In 1921, the SASI had competition from within its own camp in the form of the RSI: the “Red Sports International” founded in Moscow was communist in orientation and organised its own major sporting event with the “International Spartakiade”. It was only when the Nazis were on the advance throughout Europe that social democracy and communists found their way back together.
Workers’ Olympiads vs. Olympic Games (1925–1937)
Worker’s Olympiads | Olympic Games | |
Marching in of the nations | yes | yes |
Singing of the national anthem | no | yes |
National flags | no | yes |
Popular sports in the programme | yes | no |
Offers for children | yes | no |
Participation of women | yes | no |
Cultural programme | yes | no |
Why have workers’ associations at all?
There was a reason why workers in many countries set up their own cultural and sporting organisations: they did not want them in the bourgeois associations — and they were kept out of the door by statutes or high contributions. As in the Austrian, the German workers’ parties were initially sceptical and feared that the comrades would no longer have time for the class struggle.
1st International Workers’ Olympiads, Frankfurt a. M., 24–28.07.1925
The first Workers’ Olympics was held under the motto “Never again war”. Frankfurt am Main was chosen as the venue because the city was centrally located in Europe and had good transport and infrastructure facilities. Because none of the relevant associations had their headquarters there, an “organising committee” was set up, which was divided into eight specialist committees. A total of 500 officials and 5,000 assistants were involved in the planning and implementation. A significant contribution was made by the RKB “Solidarität”, the adult federation of the Solijugend, which even then had its headquarters nearby, only ten kilometres from the site of the event.
The Workers’ Olympiads was the first major international event in the newly built “Waldstadion” (now the “Eintracht Frankfurt” football club) — almost 40,000 spectators watched the action as 1,100 athletes from England, Finland, Czechoslovakia and Switzerland, Latvia, Austria, Belgium, Palestine, Poland and Germany marched in. In the following days, they competed in athletics, heavy athletics (wrestling, weightlifting, boxing, tug-of-war), football, swimming, cycling, gymnastics, rowing, shooting, handball, volleyball, fistball, canoeing, water polo and water diving.
The level of performance, especially among the Finnish light and heavy athletes, was on par with that of the bourgeois clubs. But it was not just about performance, the “mass free exercises” with hundreds of participants were popular sport in the best sense: exercise for all, without any competition or pressure to perform. Some national federations, such as the Czechs, rejected combat-oriented disciplines like football and boxing altogether.
“Fight for the Earth”
In addition to sport, politics was explicitly in the foreground: 100,000 workers’ athletes took part in the “Procession of Nations” through the city centre, carrying banners with slogans such as “Never again war” or “Fight for the eight-hour day” — about 400 drummers and pipers marched in front. Last but not least, sport was combined with culture — which in turn was extraordinarily political: the premiere of the votive play “Battle for the Earth” was about the utopia of a better world, the overcoming of capitalism and the victory of socialism.

--*--

[TASK DESCRIPTION] Could you rewrite the passage on the Workers’ Olympiads between "Workers’ Olympiads vs." and "the class struggle.", inclusive, with "sceptical" replaced by "wary"?

[Dataset records]

--*--

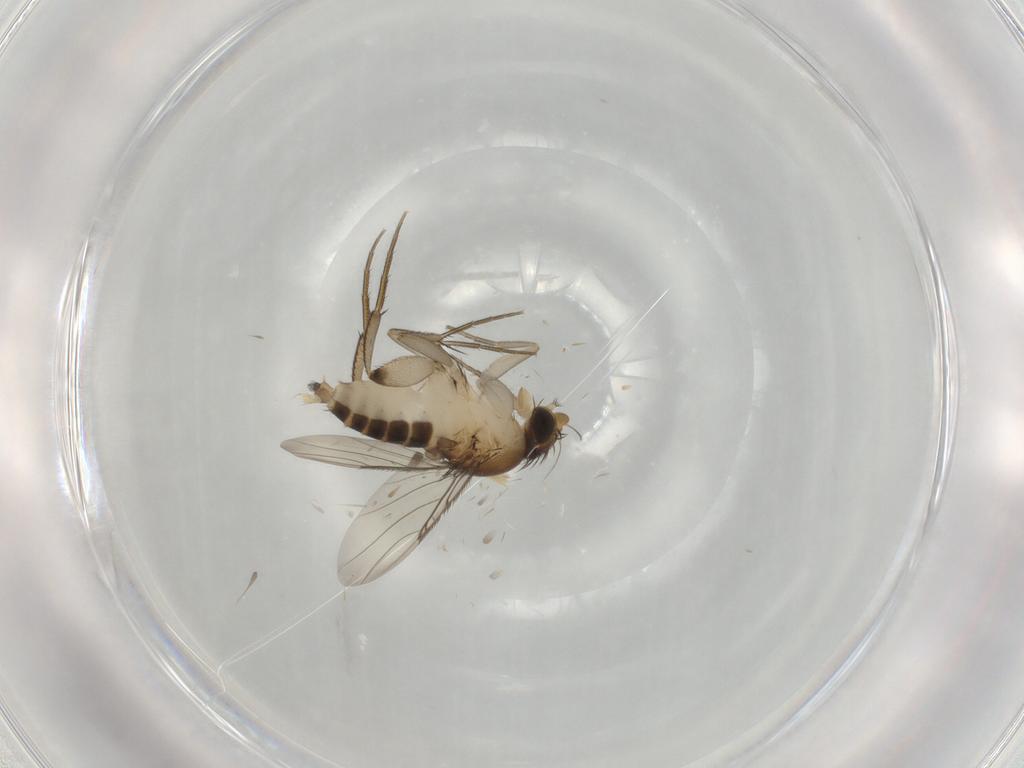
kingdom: Animalia
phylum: Arthropoda
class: Insecta
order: Diptera
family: Phoridae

--*--

[TASK SOLUTION]
Workers’ Olympiads vs. Olympic Games (1925–1937)
Worker’s Olympiads | Olympic Games | |
Marching in of the nations | yes | yes |
Singing of the national anthem | no | yes |
National flags | no | yes |
Popular sports in the programme | yes | no |
Offers for children | yes | no |
Participation of women | yes | no |
Cultural programme | yes | no |
Why have workers’ associations at all?
There was a reason why workers in many countries set up their own cultural and sporting organisations: they did not want them in the bourgeois associations — and they were kept out of the door by statutes or high contributions. As in the Austrian, the German workers’ parties were initially wary and feared that the comrades would no longer have time for the class struggle.